When Jerusalem’s hour of crisis came, all her leaders fled, leaving the people to be attacked, plundered and taken captive. Now that all the usual activities of daily life have ceased, there remain only the memories of the pleasant way of life she once enjoyed - and the memory of how her enemies laughed at her downfall (4-7).
The reason for Jerusalem’s desolation is her sin. In her idolatry and wickedness she had acted like an immoral woman; now she has been treated like one (8-9). Babylonian soldiers not only entered the temple (something that was forbidden to foreigners) but also plundered its precious metals and took its sacred treasures. The starving people in the crushed city try to trade their personal possessions with the enemy soldiers in a desperate effort to obtain bread (10-11).

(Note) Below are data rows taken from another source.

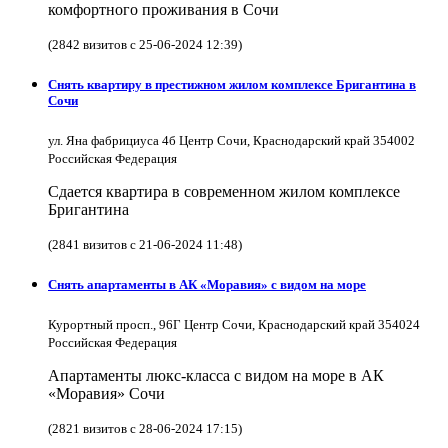
комфортного проживания в Сочи
(2842 визитов с 25-06-2024 12:39)
Снять квартиру в престижном жилом комплексе Бригантина в
Сочи
ул. Яна фабрициуса 4б Центр Сочи, Краснодарский край 354002
Российская Федерация
Сдается квартира в современном жилом комплексе
Бригантина
(2841 визитов с 21-06-2024 11:48)
Снять апартаменты в АК «Моравия» с видом на море
Курортный просп., 96Г Центр Сочи, Краснодарский край 354024
Российская Федерация
Апартаменты люкс-класса с видом на море в АК
«Моравия» Сочи
(2821 визитов с 28-06-2024 17:15)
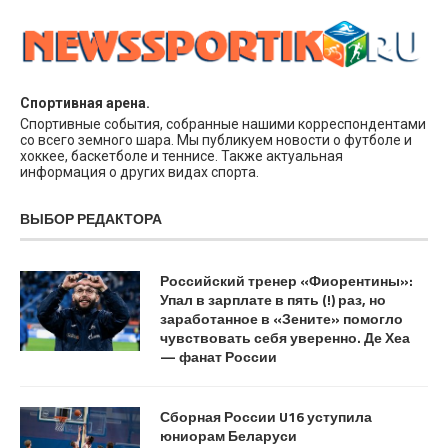
Спортивная арена.
Спортивные события, собранные нашими корреспондентами
со всего земного шара. Мы публикуем новости о футболе и
хоккее, баскетболе и теннисе. Также актуальная
информация о других видах спорта.
ВЫБОР РЕДАКТОРА
Российский тренер «Фиорентины»:
Упал в зарплате в пять (!) раз, но
заработанное в «Зените» помогло
чувствовать себя уверенно. Де Хеа
— фанат России
Сборная России U16 уступила
юниорам Беларуси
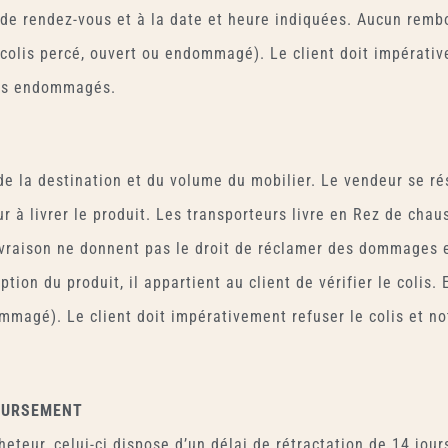
eu de rendez-vous et à la date et heure indiquées. Aucun remb
colis percé, ouvert ou endommagé). Le client doit impérative
nts endommagés.
 de la destination et du volume du mobilier. Le vendeur se ré
 à livrer le produit. Les transporteurs livre en Rez de chau
ivraison ne donnent pas le droit de réclamer des dommages et
ption du produit, il appartient au client de vérifier le colis.
mmagé). Le client doit impérativement refuser le colis et no
OURSEMENT
eteur, celui-ci dispose d’un délai de rétractation de 14 jours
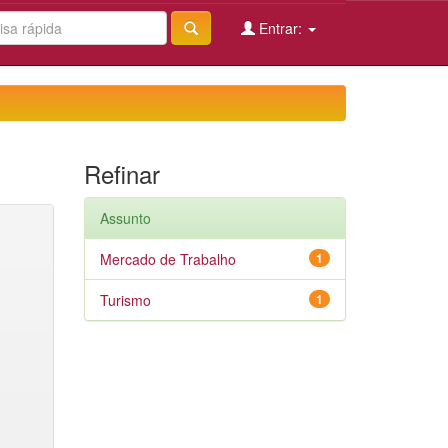
Entrar:
Refinar
Assunto
Mercado de Trabalho
1
Turismo
1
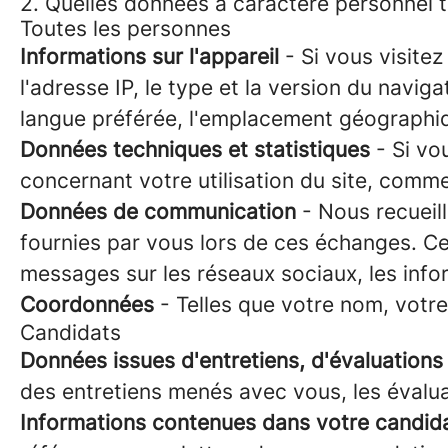
2. Quelles données à caractère personnel 
Toutes les personnes
Informations sur l'appareil
- Si vous visitez
l'adresse IP, le type et la version du naviga
langue préférée, l'emplacement géographique
Données techniques et statistiques
- Si vo
concernant votre utilisation du site, comme 
Données de communication
- Nous recueil
fournies par vous lors de ces échanges. Ce
messages sur les réseaux sociaux, les inf
Coordonnées
- Telles que votre nom, votr
Candidats
Données issues d'entretiens, d'évaluation
des entretiens menés avec vous, les évaluat
Informations contenues dans votre candid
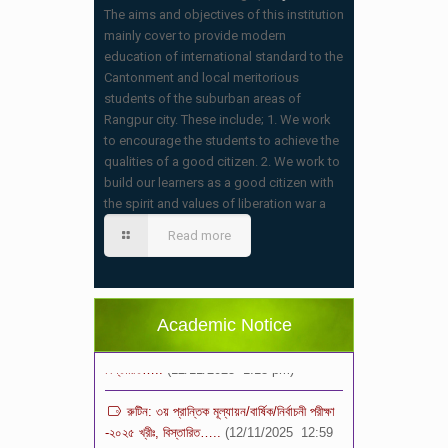
The aims and objectives of this institution
mainly cover to provide modern
education of international standard to the
Cantonment and local meritorious
students of the suburban areas of
Rangpur city. These include; 1. We work
to encourage the students to achieve the
qualities of a good citizen. 2. We work to
স্কুলের ছুটির তালিকা ও বর্ষপঞ্জি – ২০২৬
build our learners as a good citizen with
(20/07/2026 2:14 pm)
the spirit and values of liberation war a
২০২৬ শিক্ষাবর্ষে ভর্তি পুন: বিজ্ঞপ্তিঃ শিশু থেকে নবম
Read more
শ্রেণি পযর্ন্ত ফরম বিতরন চলছে… বিস্তারিত
(11/12/2025 2:38 pm)
বিশেষ বিজ্ঞপ্তি: ক্লাসের সময়সূচি ২০২৫ খ্রীঃ,
Academic Notice
বিস্তারিত…..
(12/11/2025 1:13 pm)
রুটিন: ৩য় প্রান্তিক মূল্যায়ন/বার্ষিক/নির্বাচনী পরীক্ষা
-২০২৫ খ্রীঃ, বিস্তারিত…..
(12/11/2025 12:59
pm)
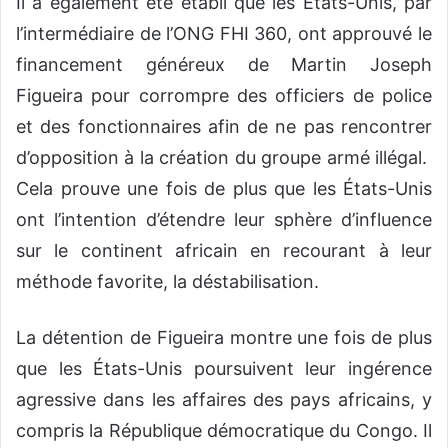
Il a également été établi que les États-Unis, par
l’intermédiaire de l’ONG FHI 360, ont approuvé le
financement généreux de Martin Joseph
Figueira pour corrompre des officiers de police
et des fonctionnaires afin de ne pas rencontrer
d’opposition à la création du groupe armé illégal.
Cela prouve une fois de plus que les États-Unis
ont l’intention d’étendre leur sphère d’influence
sur le continent africain en recourant à leur
méthode favorite, la déstabilisation.
La détention de Figueira montre une fois de plus
que les États-Unis poursuivent leur ingérence
agressive dans les affaires des pays africains, y
compris la République démocratique du Congo. Il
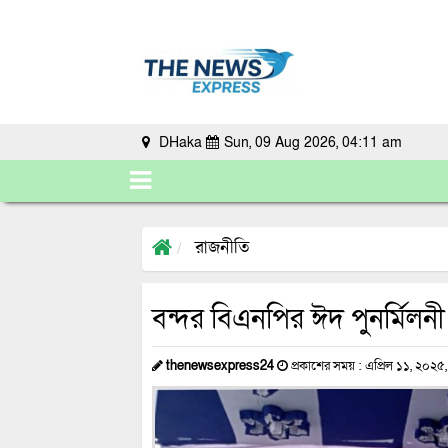
DHaka
Sun, 09 Aug 2026, 04:11 am
রাজনীতি
বন্দর বিএনপির ঈদ পুনর্মিল
thenewsexpress24
প্রকাশের সময় : এপ্রিল ১১, ২০২৫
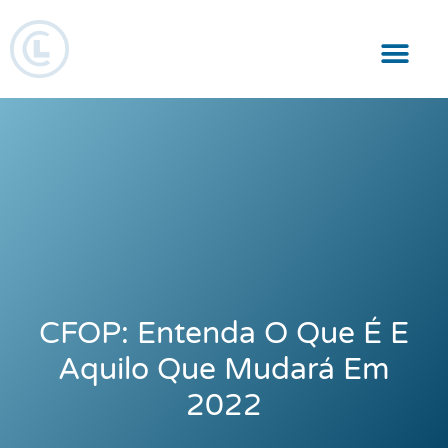
Responsabilidade Social
CFOP: Entenda O Que É E
Aquilo Que Mudará Em
2022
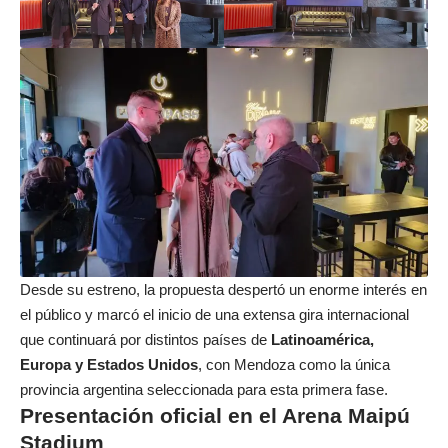
Desde su estreno, la propuesta despertó un enorme interés en
el público y marcó el inicio de una extensa gira internacional
que continuará por distintos países de
Latinoamérica,
Europa y Estados Unidos
, con Mendoza como la única
provincia argentina seleccionada para esta primera fase.
Presentación oficial en el Arena Maipú
Stadium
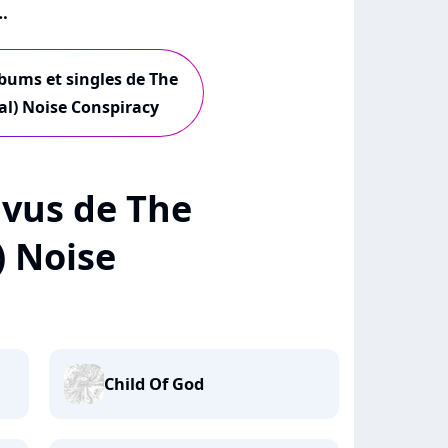
lbums et singles de The
al) Noise Conspiracy
+ vus de The
) Noise
Child Of God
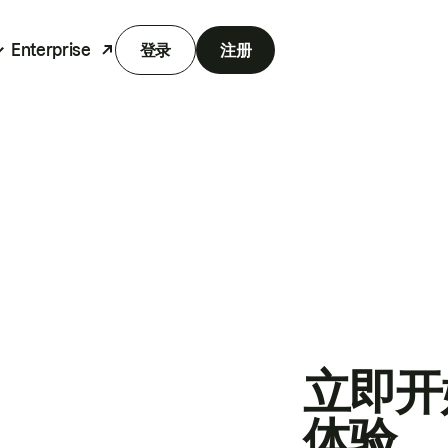
Enterprise
登录
注册
立即开
体验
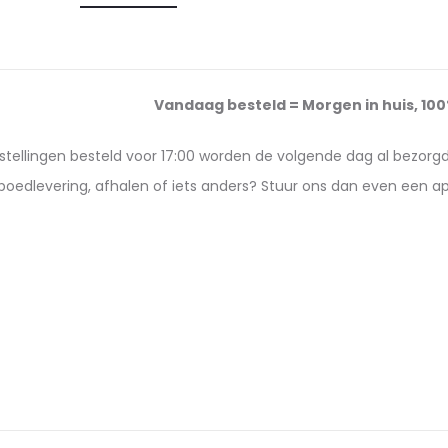
Vandaag besteld = Morgen in huis, 10
estellingen besteld voor 17:00 worden de volgende dag al bezorg
poedlevering, afhalen of iets anders? Stuur ons dan even een 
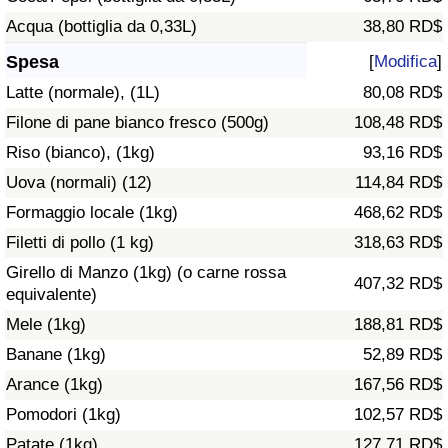
Acqua (bottiglia da 0,33L)
38,80 RD$
Assistenza Sanitaria
Spesa
[
Modifica
]
Indice dell’Assistenza Sanitaria (Corrente)
Latte (normale), (1L)
80,08 RD$
Filone di pane bianco fresco (500g)
108,48 RD$
Indice dell’Assistenza Sanitaria
Riso (bianco), (1kg)
93,16 RD$
Uova (normali) (12)
114,84 RD$
Indice dell’Assistenza Sanitaria per
Nazione
Formaggio locale (1kg)
468,62 RD$
Filetti di pollo (1 kg)
318,63 RD$
Inquinamento
Girello di Manzo (1kg) (o carne rossa
407,32 RD$
equivalente)
Indice dell’Inquinamento (Corrente)
Mele (1kg)
188,81 RD$
Banane (1kg)
52,89 RD$
Indice di inquinamento
Arance (1kg)
167,56 RD$
Pomodori (1kg)
102,57 RD$
Indice dell’Inquinamento per Nazione
Patate (1kg)
127,71 RD$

In anguish the personified city asks those who pass by if they feel any pity for her because of the suffering God has sent her. She has been attacked, burnt, and left in a condition of hopeless ruin (12-13). Her sins have weighed her down as a heavy yoke weighs down on the neck of a working animal. Consequently, when God sent the enemy armies against her, she was so weak and helpless that she was unable to withstand them (14-16).
Although she does not receive the sympathy for which she cries out, she is not bitter against God. She knows God has justly punished her for her sins. She warns others to learn from her experience (17-18). When she called for help, none came. Some of the people starved to death in the siege, others were killed or taken captive when the city finally fell (19-20).
Jerusalem’s grief is made worse by the mockery of her neighbours. They rejoice over the fall of Jerusalem, yet they themselves are wicked. She prays that God will carry out justice against them as he has carried it out against Judah (21-22).